==== Исходный документ ====
Сам по себе частный эгоизм, если даже предположить, что он является главной исходной мотивацией любой человеческой деятельности, не может «сделать людей полезными друг другу»147 (классическая формула либерализма Б.Мандевиля), а следовательно, стать строительным материалом для какого бы то ни было человеческого сообщества. Ведь для удовлетворения своих личных вожделений и аппетитов человек может счесть более рациональным средством не обмен услугами с другим частным лицом, т.е. вступление с ним в цивилизованные отношения на основе взаимной выгоды и определенных правил, а обман, насилие, грабеж или убийство. Примат собственной пользы не является даже малейшей основой для формирования элементарных правовых отношений, уже не говоря об отношениях морально-нравственных, составляющих фундамент любого известного до сих пор общества. Из такого примата, следовательно, в принципе не может выводиться и та «система всеобщей взаимной полезности», внутри которой только и может функционировать «невидимая рука» рынка, описанная одним из первых экономических либералов А.Смитом. Мотивация собственной пользы неотвратимо ведет к ситуации, описанной В.Соловьевым: в ответ на вопрос миссионера готтентоту, знает ли он различие между добром и злом, последний отвечает: «Конечно, знаю. Добро – это когда я украду чужой скот и чужих жен, а зло – когда у меня украдут».148

Это и есть та проблема, которую с чрезвычайной интел­лектуальной выразительностью поставил Т.Гоббс, - проблема перевода частного эгоизма вообще в то его осо­бенное проявление, которое можно назвать в самом широком смысле "экономическим интересом". Если это удается, то экономический инте­рес становится основой социально упорядоченной формы обменно-предпринимательской деятельности и рыночной экономики в целом. При этом по Т.Гоббсу ни теоретически, ни практически невозможно построить жизнеспособное общежитие людей, если они являются лишь частными лицами со своими частными интересами. В последнем случае люди неизбежно погружаются в состояние «войны всех против всех», которое, по сути, является небытием всех, т.е. отсутствием социального бытия вообще. Для того, чтобы стать социальным бытием частные лица должны стать чем-то большим (гражданами) или чем-то меньшим (рабами), чем просто частные лица. В первом случае это равенство частных лиц в свободе (в качестве свободных граждан государства), а во втором – равенство частных лиц в страхе (в качестве рабов, точнее, политических рабов, обладающих свободой частнохозяйственной деятельности). При этом различие между свободным гражданином и рабом состоит лишь в том, что свободный гражданин служит только государству, а раб – еще и одному из граждан. Сущностной разницы между гражданином и рабом у Т.Гоббса, таким образом, нет, поскольку и «свободный» гражданин в конечном счете подчинен государству. Существо же не составляющее элемент государства, по Аристотелю, есть либо животное, либо божество». Отсюда Т.Гоббс делает свой фундаментальный вывод: граждан и рабов объединяет и скрепляет в человеческое общество равенство в страхе, а отнюдь не частный интерес.149 "Хотя количество полезных благ в этой жизни можно увеличить посредством взаимных услуг, но в гораздо большей степени это достигается благодаря господству над другими, чем благодаря сообществу с ними; поэтому вряд ли кто-либо сомнева­ется в том, что, если бы не страх, люди от рождения больше стреми­лись бы к господству, чем к сообществу. Итак, следует признать, что происхождение многочисленных и продолжительных человеческих со­обществ связано... с их взаимным страхом".150 Итак, по Гоббсу, всеобщий и взаимный страх, а не смитовская "склонность к торговле, к обмену одного предмета на другой" является движущей силой, создающей в конечном счете «систему всеобщей по­лезности» и само человеческое общежитие.
==== Записанные данные ====
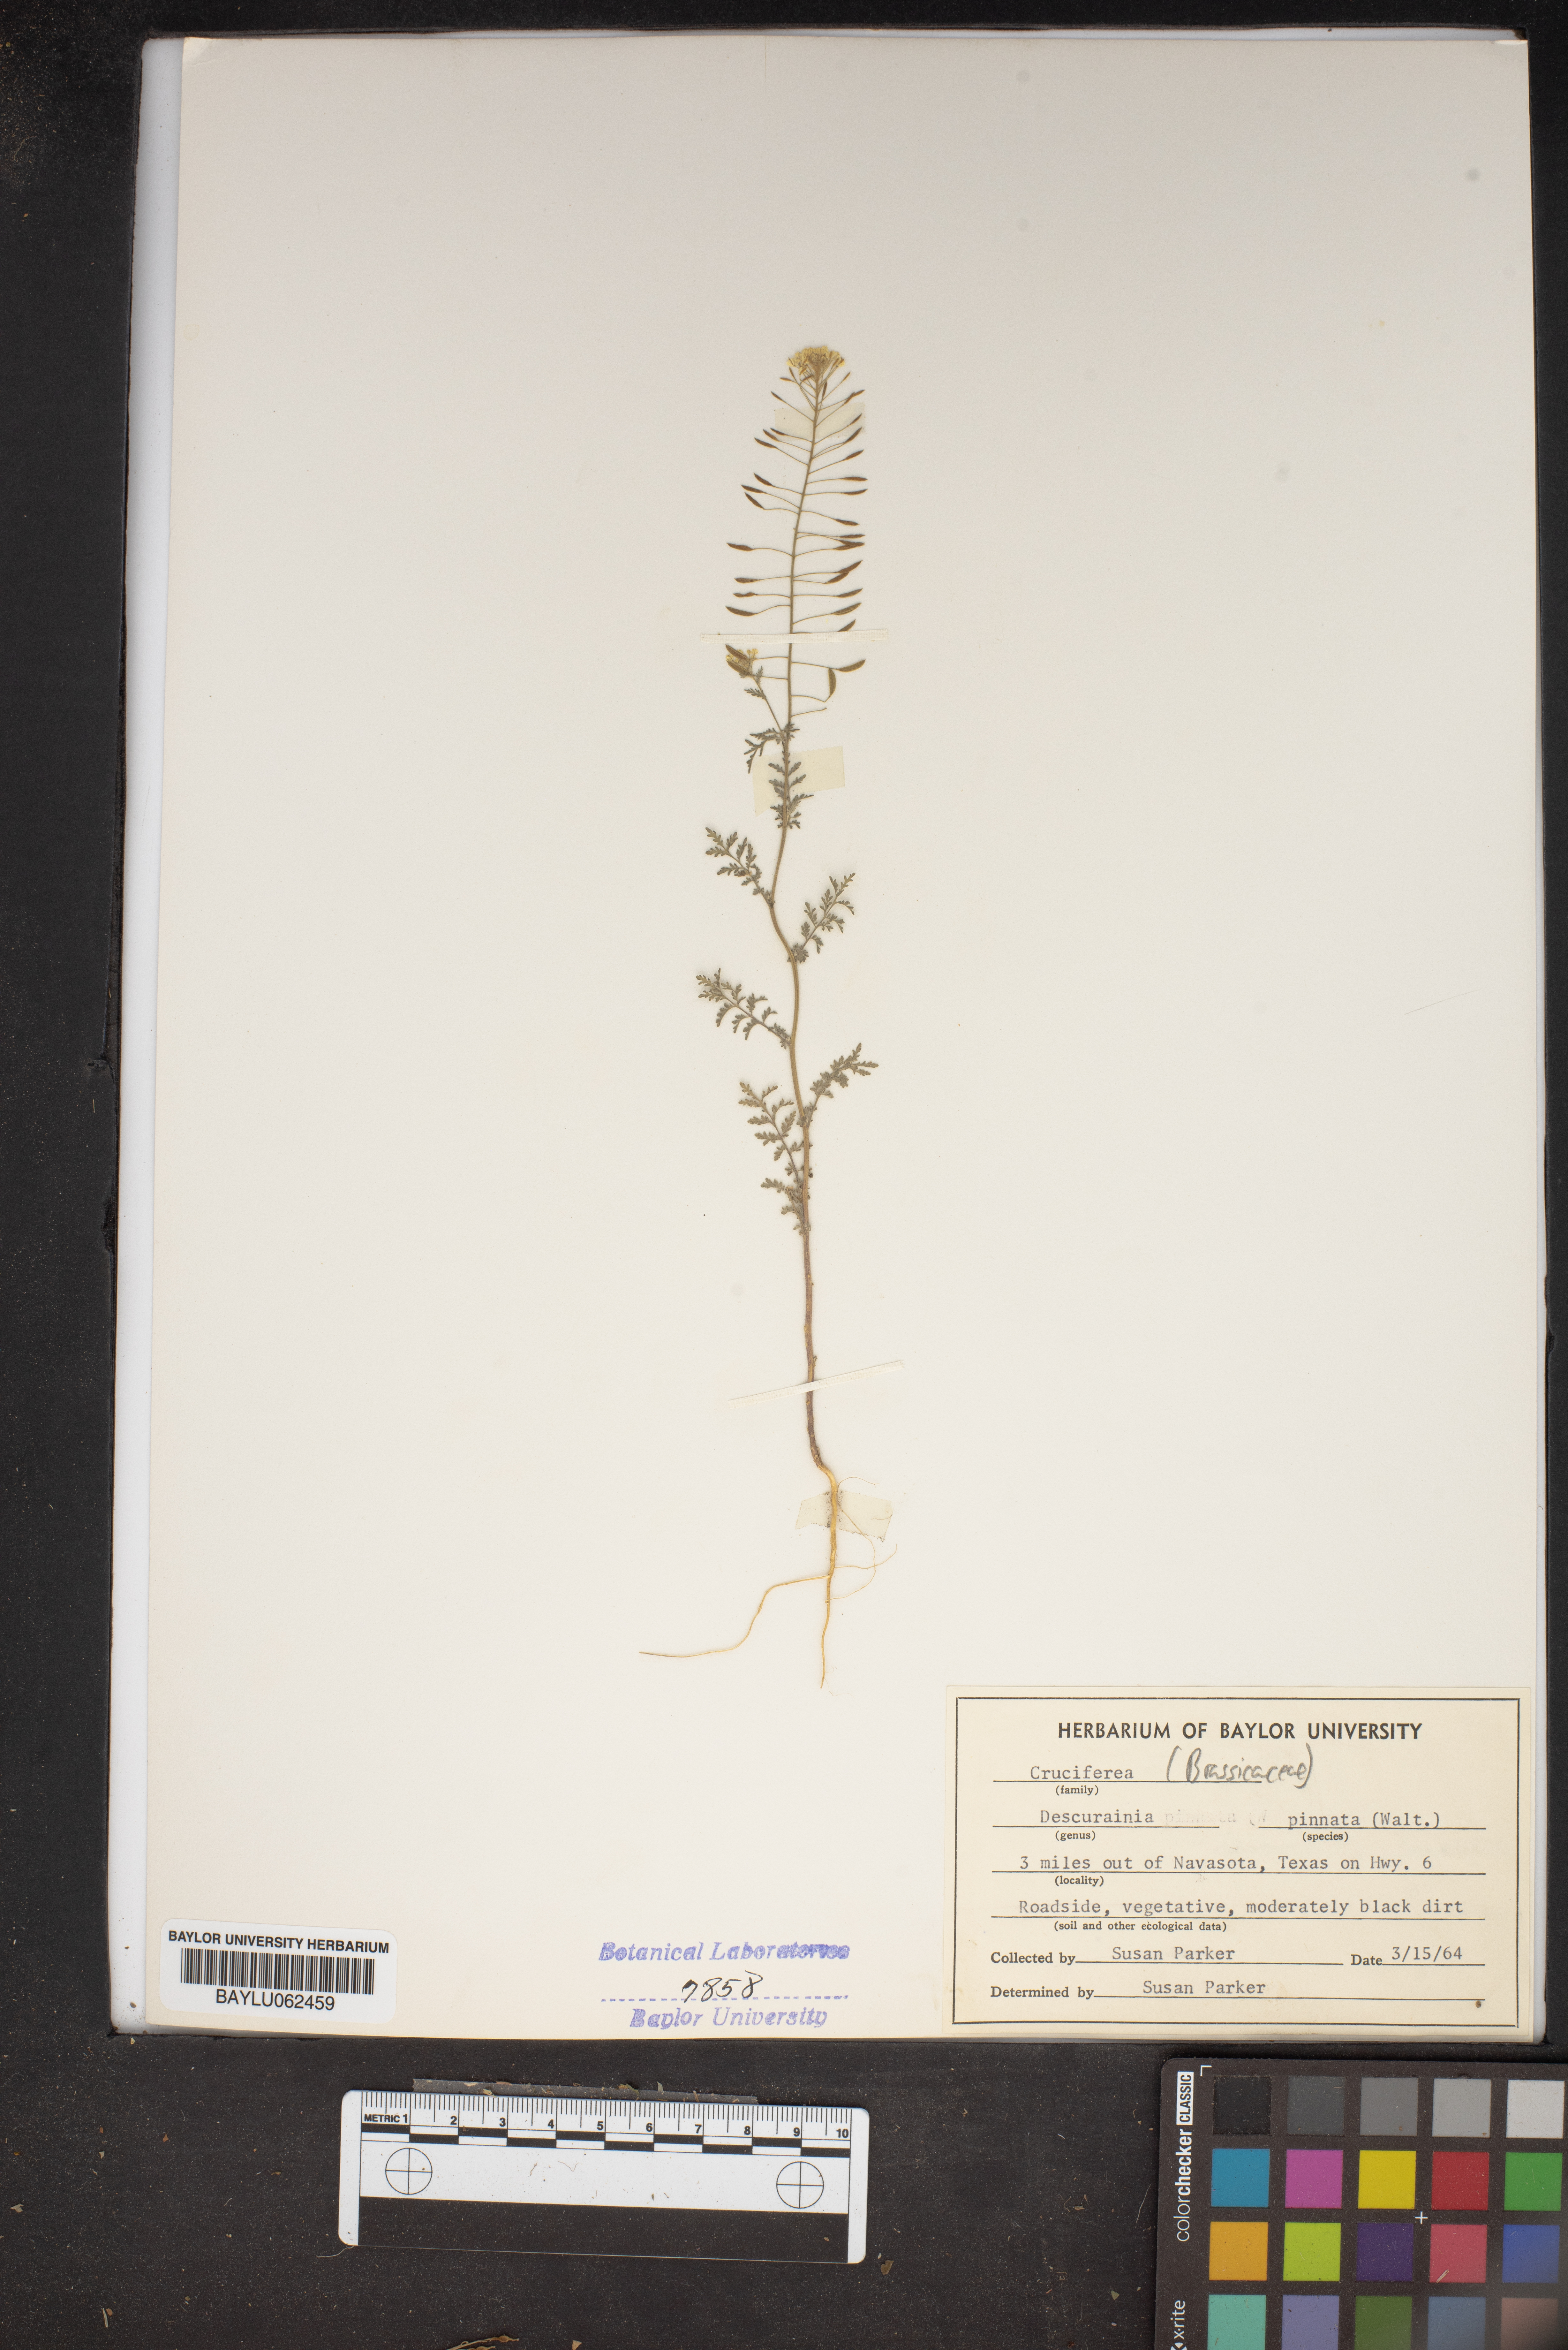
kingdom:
====
Продолжите текст о частном эгоизме и страхе у Гоббса, начав сразу после его последнего предложения.

В современном гражданском обществе, сложившемся в развитых западных странах, «взаимный страх», разумеется, приобрел другие измерения по сравнению с Новым временем, когда Т.Гоббс писал свой знаменитый трактат «О гражданине». Страх публичной казни, отсечения конечностей, тюремного заключения, депортации и т.д. заменен на страх погубить свою карьеру, состояние, лишиться перспективы творческой самореализации, быть исключенным из профессионального гражданского сообщества и т.д. Существо дела от этого не меняется: современное либеральное сообщество строится на жестких взаимных ограничениях отдельных частных интересов. Собственно говоря, в этом и состоит сущность современного западного, по крайней мере, правосознания, и морально-нравственного кодекса и даже пресловутой «политкорректности».

Основополагающие выводы Т.Гоббса для оценки либеральных идей и ценностей поэтому не устарели. Они имеют прямое отношение и к современным формам либерального государства. Кто-то скажет, что Т.Гоббс не был либералом. Это бесспорный факт. Его концепция государства, разумеется, далека как от классического, так и от современного либерализма (неолиберализма). Это, однако, не имеет никакого отношения к непреходящей ценности его политической философии для измерения эффективности любых либеральных моделей, в том числе и российских. Ибо, как справедливо отмечал один из крупнейших современных знатоков Т.Гоббса консервативной ориентации М.Оакеншотт, «не будучи сам либералом, Гоббс заключил в себе больше философии либерализма, чем большинство ее патентованных защитников».151

В России помимо «взаимного страха» в гоббсовском понимании государственной скрепкой на протяжении всей ее истории была некая позитивная программа, вселенской, устремленный в будущее, исторический проект, будь-то православно-имперский или коммунистический замысел. Частный интерес здесь всегда был подчинен интересу общему, государственному. Либеральный эксперимент в российских условиях имеет особое значение.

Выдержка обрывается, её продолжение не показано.